Prof. Costa Pinto: If Victorious, Ventura Would Pursue Orbán-Style Authoritarianism in Portugal

In this in-depth ECPS interview, Professor António Costa Pinto—one of Europe’s leading scholars of authoritarianism—offers a historically grounded analysis of Chega’s meteoric rise and André Ventura’s advance to the second round of Portugal’s 2026 presidential election. Far from an electoral accident, Professor Costa Pinto situates Chega’s breakthrough within long-standing structural conditions, recurrent political crises, and the fragmentation of the center-right. He traces how Ventura mobilizes authoritarian legacies of “law and order,” welfare chauvinism, and anti-elite resentment without openly rehabilitating Salazarism. Immigration, demographic change, and plebiscitary populism emerge as key drivers of Chega’s success.

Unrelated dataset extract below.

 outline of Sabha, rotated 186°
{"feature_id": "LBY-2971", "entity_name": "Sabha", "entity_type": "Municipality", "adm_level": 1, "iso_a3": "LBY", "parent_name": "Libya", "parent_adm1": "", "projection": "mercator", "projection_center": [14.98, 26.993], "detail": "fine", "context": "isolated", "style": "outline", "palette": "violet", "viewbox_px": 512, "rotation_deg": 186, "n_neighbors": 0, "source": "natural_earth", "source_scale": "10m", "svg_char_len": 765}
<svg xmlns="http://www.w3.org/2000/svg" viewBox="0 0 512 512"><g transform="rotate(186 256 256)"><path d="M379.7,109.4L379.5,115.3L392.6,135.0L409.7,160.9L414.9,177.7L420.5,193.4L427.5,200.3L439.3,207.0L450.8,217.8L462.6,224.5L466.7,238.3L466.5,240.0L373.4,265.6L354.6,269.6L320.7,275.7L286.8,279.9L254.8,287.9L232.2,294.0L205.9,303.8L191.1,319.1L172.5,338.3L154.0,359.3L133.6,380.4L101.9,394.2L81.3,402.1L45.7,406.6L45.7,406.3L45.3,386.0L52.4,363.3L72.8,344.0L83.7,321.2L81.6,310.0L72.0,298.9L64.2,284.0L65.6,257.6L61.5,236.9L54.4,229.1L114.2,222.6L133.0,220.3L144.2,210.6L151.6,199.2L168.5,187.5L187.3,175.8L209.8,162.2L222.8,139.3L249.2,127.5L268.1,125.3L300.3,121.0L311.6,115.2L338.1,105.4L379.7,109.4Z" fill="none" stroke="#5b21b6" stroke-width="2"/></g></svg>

Crucially, Professor Costa Pinto argues that Orbán’s Hungary—not Trump or Bolsonaro—serves as Ventura’s primary model, raising urgent questions about democratic resilience in Portugal as uncertainty on the right deepens.

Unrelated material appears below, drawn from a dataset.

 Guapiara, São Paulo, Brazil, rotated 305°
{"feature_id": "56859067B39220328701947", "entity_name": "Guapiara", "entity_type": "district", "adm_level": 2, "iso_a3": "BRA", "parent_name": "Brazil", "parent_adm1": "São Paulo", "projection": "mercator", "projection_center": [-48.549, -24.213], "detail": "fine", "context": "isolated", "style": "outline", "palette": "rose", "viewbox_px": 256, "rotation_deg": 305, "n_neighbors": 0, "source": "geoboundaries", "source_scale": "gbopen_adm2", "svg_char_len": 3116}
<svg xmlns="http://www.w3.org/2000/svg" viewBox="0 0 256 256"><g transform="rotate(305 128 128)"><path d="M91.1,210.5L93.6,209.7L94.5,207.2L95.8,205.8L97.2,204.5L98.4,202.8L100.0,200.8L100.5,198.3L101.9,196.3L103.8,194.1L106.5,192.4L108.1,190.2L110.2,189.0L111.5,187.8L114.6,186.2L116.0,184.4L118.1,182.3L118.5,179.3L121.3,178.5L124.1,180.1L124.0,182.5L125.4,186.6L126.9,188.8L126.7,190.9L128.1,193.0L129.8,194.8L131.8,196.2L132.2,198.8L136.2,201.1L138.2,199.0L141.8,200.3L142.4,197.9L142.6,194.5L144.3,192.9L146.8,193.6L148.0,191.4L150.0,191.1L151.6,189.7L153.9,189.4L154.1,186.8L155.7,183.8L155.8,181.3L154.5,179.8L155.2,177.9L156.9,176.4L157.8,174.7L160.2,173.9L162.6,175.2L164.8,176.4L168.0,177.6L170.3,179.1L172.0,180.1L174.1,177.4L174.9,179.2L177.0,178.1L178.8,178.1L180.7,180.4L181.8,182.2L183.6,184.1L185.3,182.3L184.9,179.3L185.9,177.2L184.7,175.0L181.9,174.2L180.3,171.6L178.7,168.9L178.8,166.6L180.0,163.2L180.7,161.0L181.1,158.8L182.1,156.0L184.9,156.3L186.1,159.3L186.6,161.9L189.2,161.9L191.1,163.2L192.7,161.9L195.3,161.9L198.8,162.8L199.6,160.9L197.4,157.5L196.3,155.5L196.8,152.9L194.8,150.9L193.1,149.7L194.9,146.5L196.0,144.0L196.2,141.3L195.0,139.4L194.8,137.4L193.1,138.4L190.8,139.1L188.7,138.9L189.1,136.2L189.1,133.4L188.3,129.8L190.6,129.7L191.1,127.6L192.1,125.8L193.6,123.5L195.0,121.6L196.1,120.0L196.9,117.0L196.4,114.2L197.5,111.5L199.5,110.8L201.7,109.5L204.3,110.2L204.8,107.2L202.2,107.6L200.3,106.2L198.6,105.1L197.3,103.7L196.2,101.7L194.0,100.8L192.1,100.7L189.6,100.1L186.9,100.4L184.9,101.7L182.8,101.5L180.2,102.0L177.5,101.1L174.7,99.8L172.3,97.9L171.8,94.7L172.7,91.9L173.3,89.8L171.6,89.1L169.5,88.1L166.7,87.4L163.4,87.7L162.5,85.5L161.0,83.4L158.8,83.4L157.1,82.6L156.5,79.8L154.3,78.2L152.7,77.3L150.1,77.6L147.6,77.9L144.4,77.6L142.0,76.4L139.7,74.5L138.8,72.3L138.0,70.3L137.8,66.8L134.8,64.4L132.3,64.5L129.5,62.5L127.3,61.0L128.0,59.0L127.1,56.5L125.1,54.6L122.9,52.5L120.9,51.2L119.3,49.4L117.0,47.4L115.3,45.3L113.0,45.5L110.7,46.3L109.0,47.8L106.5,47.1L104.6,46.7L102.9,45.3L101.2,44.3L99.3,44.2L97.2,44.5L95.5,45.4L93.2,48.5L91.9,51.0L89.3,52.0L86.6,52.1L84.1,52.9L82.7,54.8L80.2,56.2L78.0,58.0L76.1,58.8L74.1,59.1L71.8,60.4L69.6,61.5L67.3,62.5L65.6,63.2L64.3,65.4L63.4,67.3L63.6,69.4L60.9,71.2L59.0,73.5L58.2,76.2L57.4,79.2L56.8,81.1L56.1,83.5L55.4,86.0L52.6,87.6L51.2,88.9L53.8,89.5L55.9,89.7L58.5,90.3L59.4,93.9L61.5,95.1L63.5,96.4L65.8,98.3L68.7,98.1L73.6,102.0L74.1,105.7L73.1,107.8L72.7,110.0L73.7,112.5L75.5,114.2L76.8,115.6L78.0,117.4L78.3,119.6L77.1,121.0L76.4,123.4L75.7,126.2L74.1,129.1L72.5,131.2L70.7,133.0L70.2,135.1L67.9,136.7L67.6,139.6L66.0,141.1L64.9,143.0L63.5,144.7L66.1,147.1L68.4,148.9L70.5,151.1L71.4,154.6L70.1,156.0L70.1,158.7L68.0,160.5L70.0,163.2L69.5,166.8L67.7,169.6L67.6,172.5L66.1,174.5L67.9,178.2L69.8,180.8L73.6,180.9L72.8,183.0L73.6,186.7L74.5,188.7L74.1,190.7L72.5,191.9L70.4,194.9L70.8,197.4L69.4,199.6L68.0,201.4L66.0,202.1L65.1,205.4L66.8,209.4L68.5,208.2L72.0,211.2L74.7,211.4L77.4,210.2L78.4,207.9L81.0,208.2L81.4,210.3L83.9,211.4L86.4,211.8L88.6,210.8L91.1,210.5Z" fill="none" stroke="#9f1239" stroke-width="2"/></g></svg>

Interview by Selcuk Gultasli

In this in-depth interview with the European Center for Populism Studies (ECPS), Professor António Costa Pinto—Research Professor (ret.) at the Institute of Social Sciences, University of Lisbon, and a leading authority on authoritarianism and the radical right—offers a historically grounded analysis of the unprecedented rise of Chega and its leader, André Ventura. The discussion is anchored in a critical political moment: Ventura’s advance to the second round of the 2026 presidential election, which Professor Costa Pinto describes as neither a mere accident nor a sudden rupture, but the product of deeper transformations within Portuguese democracy.

As Professor Costa Pinto explains, Chega’s breakthrough cannot be understood as an isolated electoral shock. “The Chega Party and André Ventura have, in a way, a short history in Portuguese democracy,” he notes, “but over the last four years, the party has gone from one MP and 1.5 percent to 23 percent.” This rapid ascent, he argues, reflects the convergence of long-standing structural conditions—most notably the persistence of conservative authoritarian values in Portuguese society—with a series of destabilizing political crises that created what he calls “populist junctures.”

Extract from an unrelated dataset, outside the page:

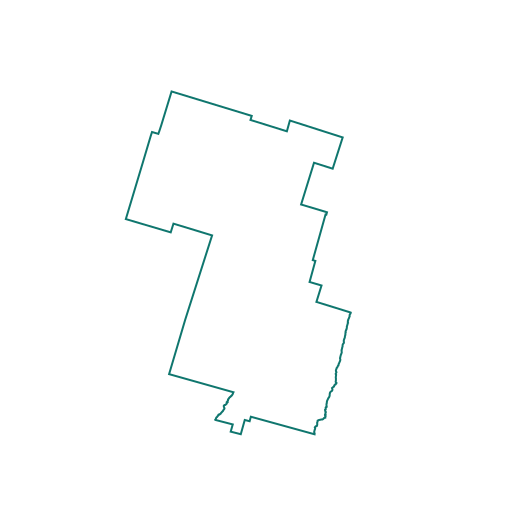 Adolfo Gonzáles Chaves, Buenos Aires, Argentina, rotated 62°
{"feature_id": "61730980B59817068959156", "entity_name": "Adolfo Gonzáles Chaves", "entity_type": "district", "adm_level": 2, "iso_a3": "ARG", "parent_name": "Argentina", "parent_adm1": "Buenos Aires", "projection": "mercator", "projection_center": [-59.838, -37.941], "detail": "fine", "context": "isolated", "style": "outline", "palette": "teal", "viewbox_px": 512, "rotation_deg": 62, "n_neighbors": 0, "source": "geoboundaries", "source_scale": "gbopen_adm2", "svg_char_len": 5850}
<svg xmlns="http://www.w3.org/2000/svg" viewBox="0 0 512 512"><g transform="rotate(62 256 256)"><path d="M381.6,368.9L393.8,355.6L399.2,360.8L406.2,353.1L395.5,342.9L398.9,339.2L395.5,336.0L440.9,288.0L440.6,287.8L440.4,287.8L440.3,287.6L439.9,287.5L439.5,287.4L439.2,287.4L438.8,287.3L438.6,287.2L438.1,286.8L438.0,286.6L437.7,286.3L437.5,286.2L437.2,286.0L437.1,285.9L436.9,285.6L436.6,285.2L436.3,285.0L436.0,284.7L435.8,284.6L435.4,284.5L435.0,284.5L434.9,284.5L434.8,284.3L434.8,284.1L434.7,283.9L434.6,283.6L434.4,283.3L434.4,283.0L434.5,282.7L434.7,282.4L434.7,282.2L434.5,281.9L434.3,281.7L434.0,281.4L433.7,281.2L433.4,281.0L433.2,280.8L432.8,280.7L432.6,280.6L432.3,280.5L432.2,280.4L431.9,280.3L431.8,280.2L431.6,279.9L431.4,279.7L431.1,279.5L430.9,279.2L430.7,279.1L430.6,278.9L430.3,278.8L430.3,278.6L430.3,278.3L430.3,277.9L430.4,277.3L430.5,276.9L430.7,276.4L430.8,276.0L430.9,275.4L431.1,274.8L431.4,274.5L431.5,274.0L431.5,273.4L431.4,272.9L431.2,272.6L431.0,272.1L431.1,271.6L431.2,271.1L431.3,270.7L430.9,270.5L430.5,270.4L430.3,270.0L430.0,269.6L429.5,269.6L429.3,269.9L428.9,269.8L428.5,269.6L428.3,269.2L428.3,268.8L427.8,268.7L427.2,268.5L427.0,268.2L426.9,267.9L426.6,267.6L426.2,267.6L425.9,267.7L425.4,267.7L425.0,267.5L424.5,267.4L424.2,267.2L424.3,266.7L424.1,266.4L423.7,266.2L423.3,266.0L422.7,265.8L422.4,265.5L422.3,265.3L422.4,265.0L422.5,264.6L422.2,264.3L421.5,264.1L420.8,263.8L420.2,263.5L419.7,263.2L419.3,262.7L418.8,262.4L418.4,262.1L418.0,261.8L417.6,261.6L417.3,261.2L417.0,260.9L416.7,260.5L416.4,260.0L416.2,259.8L415.8,259.3L415.6,259.0L415.4,258.8L415.3,258.4L415.1,257.9L414.9,257.6L414.5,257.3L414.3,256.9L413.8,256.5L413.5,256.3L413.0,256.0L412.4,255.7L412.1,255.3L411.7,255.1L411.3,254.7L411.1,254.3L410.9,253.7L410.8,253.1L410.8,252.5L410.6,252.0L410.3,251.6L409.8,251.2L409.4,251.1L408.8,251.0L408.3,250.9L408.2,250.5L408.1,250.0L408.0,249.5L407.9,249.1L407.9,248.4L407.6,248.1L407.0,247.7L407.0,247.4L406.9,247.0L406.6,246.6L406.7,246.0L406.4,245.7L406.4,245.3L406.3,244.9L406.0,244.7L405.8,244.5L405.6,244.5L405.3,244.7L404.9,244.8L404.3,244.6L404.0,244.4L403.6,244.0L403.2,243.8L402.9,243.6L402.5,243.4L402.0,243.1L401.5,242.9L401.4,242.8L400.9,242.7L400.4,242.4L400.1,242.2L399.7,241.9L399.3,241.6L398.9,241.3L398.4,241.0L398.0,241.1L397.5,241.0L397.3,240.7L397.1,240.5L396.8,240.1L396.6,239.7L396.3,239.5L396.0,239.5L395.7,239.5L395.3,239.5L394.8,239.3L394.3,239.0L393.9,238.5L393.5,238.1L393.0,237.6L392.7,237.3L392.6,236.6L392.1,236.1L391.7,235.6L391.4,235.1L391.4,234.7L391.0,234.3L390.3,233.9L390.1,233.5L389.8,233.1L389.4,232.7L389.2,232.4L388.9,232.1L388.6,231.6L388.2,231.2L388.0,230.9L387.7,230.7L387.3,230.3L386.8,230.1L386.4,230.0L385.9,229.9L385.4,229.6L385.0,229.1L384.4,228.7L384.0,228.3L383.6,227.9L383.2,227.6L383.0,227.3L382.6,226.8L382.2,226.5L381.8,225.9L381.3,225.5L380.7,225.3L380.1,225.0L379.3,224.7L379.2,224.4L378.6,224.0L378.3,223.7L377.9,223.3L377.3,222.9L377.0,222.5L376.5,222.1L376.2,221.8L375.7,221.6L375.1,221.2L374.7,220.7L374.5,220.4L374.4,220.0L374.0,219.4L373.9,219.1L373.4,218.9L372.9,218.7L372.5,218.5L372.4,218.4L372.2,218.4L371.8,218.1L371.6,218.0L371.4,217.8L371.2,217.6L371.0,217.3L370.8,217.2L370.6,217.0L370.5,216.9L370.4,216.7L370.0,216.2L369.6,215.8L369.3,215.6L369.0,215.4L368.7,215.2L368.3,214.9L368.0,214.5L367.8,214.3L367.5,214.2L367.3,214.0L367.0,213.7L366.7,213.6L366.4,213.4L366.1,213.3L365.8,213.0L365.7,212.9L365.6,212.7L365.3,212.7L364.9,212.5L364.6,212.2L364.3,212.0L364.2,211.7L363.9,211.5L363.7,211.3L363.6,211.0L363.5,210.8L363.2,210.7L362.9,210.2L362.5,210.0L362.3,209.7L362.2,209.6L361.7,209.3L361.3,209.1L360.9,208.9L360.7,208.6L360.4,208.4L360.1,208.0L359.7,207.7L359.4,207.4L359.2,207.2L359.0,206.9L358.6,206.7L358.3,206.4L358.2,206.1L357.7,206.0L357.4,206.0L356.9,205.6L356.7,205.4L356.4,205.3L356.2,204.9L355.7,204.7L355.4,204.3L355.2,204.0L354.9,203.7L354.6,203.2L354.3,202.9L354.0,202.6L353.8,202.3L353.6,202.1L353.5,201.9L353.2,201.6L352.8,201.5L352.5,201.3L352.2,201.1L351.9,200.9L351.7,200.6L351.5,200.3L351.3,199.9L351.2,199.6L350.9,199.3L350.7,199.2L350.5,198.9L350.4,198.9L324.9,224.2L312.8,212.0L304.1,220.9L288.2,205.9L286.3,207.8L252.0,175.1L252.5,174.5L250.7,172.8L231.7,192.0L200.9,161.0L214.9,147.3L192.0,123.8L152.3,162.5L160.4,170.2L133.3,197.0L130.3,194.0L71.1,253.3L96.3,278.5L100.6,283.0L102.3,284.9L97.7,289.6L100.6,292.6L121.0,312.7L162.3,353.6L195.1,320.2L188.7,313.7L217.2,285.1L278.9,348.3L319.5,388.2L365.7,339.9L365.9,340.2L366.1,340.5L366.4,340.8L366.7,341.0L367.0,341.4L367.2,341.8L367.4,342.1L367.6,342.4L367.7,342.9L367.9,343.1L368.0,343.4L367.9,343.7L368.0,343.9L368.2,344.2L368.2,344.5L368.4,345.0L368.3,345.3L368.4,345.6L368.6,346.0L368.7,346.4L369.0,346.6L369.2,346.9L369.2,347.3L369.4,347.8L369.7,348.2L370.1,348.4L370.4,348.5L370.6,348.9L370.7,349.2L370.9,349.4L371.2,349.4L371.4,349.5L371.2,349.7L371.3,349.9L371.2,350.1L371.3,350.5L371.6,350.7L371.9,350.6L372.0,350.7L372.2,350.8L372.5,351.0L372.7,351.4L372.8,351.7L372.8,352.0L372.9,352.4L373.1,352.8L373.1,353.1L373.0,353.4L372.8,353.7L372.8,354.0L373.0,354.3L373.1,354.7L373.3,354.9L373.6,355.0L373.9,355.1L374.2,355.2L374.6,355.2L374.9,355.2L375.1,355.3L375.5,355.3L375.8,355.4L376.0,355.6L376.2,355.9L376.3,356.2L376.4,356.5L376.7,356.9L376.8,357.2L376.9,357.5L377.1,357.7L377.3,358.0L377.5,358.2L377.5,358.6L377.5,358.8L377.6,359.0L377.8,359.3L377.8,359.5L378.0,359.8L378.0,360.1L378.1,360.3L378.2,360.6L378.3,360.8L378.6,361.1L378.6,361.4L378.7,361.7L378.6,362.0L378.8,362.4L378.9,362.7L378.7,362.9L378.5,363.1L378.5,363.4L378.5,363.7L378.7,363.9L379.0,364.2L379.1,364.4L379.3,364.7L379.4,364.9L379.4,365.2L379.5,365.5L379.8,365.8L379.9,366.0L379.9,366.3L379.9,366.5L380.0,366.8L380.2,367.1L380.3,367.3L380.6,367.6L380.8,367.8L381.0,368.0L381.4,368.6L381.5,368.9L381.6,368.9Z" fill="none" stroke="#0f766e" stroke-width="2"/></g></svg>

A central theme of the interview is the fragmentation of the center-right, which Professor Costa Pinto identifies as a key enabling factor. Portugal now has “three parties representing the right in Parliament,” and Chega’s strategy is explicitly hegemonic: to replace the traditional center-right as the dominant force. Ventura, Professor Costa Pinto observes, has succeeded because “he was able to mobilize his electorate,” even as his capacity to expand it in a runoff remains uncertain.

The interview also situates Chega within Portugal’s authoritarian legacies without reducing it to a simple revival of Salazarism. While Chega does not openly rehabilitate the Estado Novo (the corporatist Portuguese state installed in 1933), Professor Costa Pinto notes that it selectively draws on the past, particularly through “law and order” and moral authority. “Salazar is presented as the example of a non-corrupt dictator,” Professor Costa Pinto explains, adding that Chega appropriates “the idea of a conservative regime in which law and order prevailed,”while avoiding deeper identification with an unpopular dictatorship.

Immigration emerges as the party’s most powerful mobilizing issue. According to Professor Costa Pinto, “the central card that Chega has been playing over the last four years—and one that is closely associated with its electoral success—is immigration.” He links this to recent demographic shifts, especially increased migration from South Asia, and to growing anxieties among working-class voters. These dynamics underpin Chega’s welfare chauvinism, which combines statist social policies with exclusionary nationalism.

Crucially, Professor Costa Pinto frames Ventura within a transnational authoritarian constellation. “In a way, Orbán is the model for Ventura,” he states plainly. “The type of regime that Ventura would seek to consolidate in Portugal… is precisely the kind of competitive authoritarian regime that Orbán has managed to establish in Hungary.” While Trumpist styles and Bolsonaro’s experience in Brazil matter symbolically, Professor Costa Pinto stresses that Ventura adapts these influences pragmatically to Portuguese political culture.

Ultimately, the interview raises pressing questions about democratic resilience. While Professor Costa Pinto believes that Ventura is unlikely to win the presidency, he cautions that “the game is not over” on the right. Portugal, he concludes, faces a period of sustained uncertainty—one in which democratic institutions remain intact, but increasingly contested.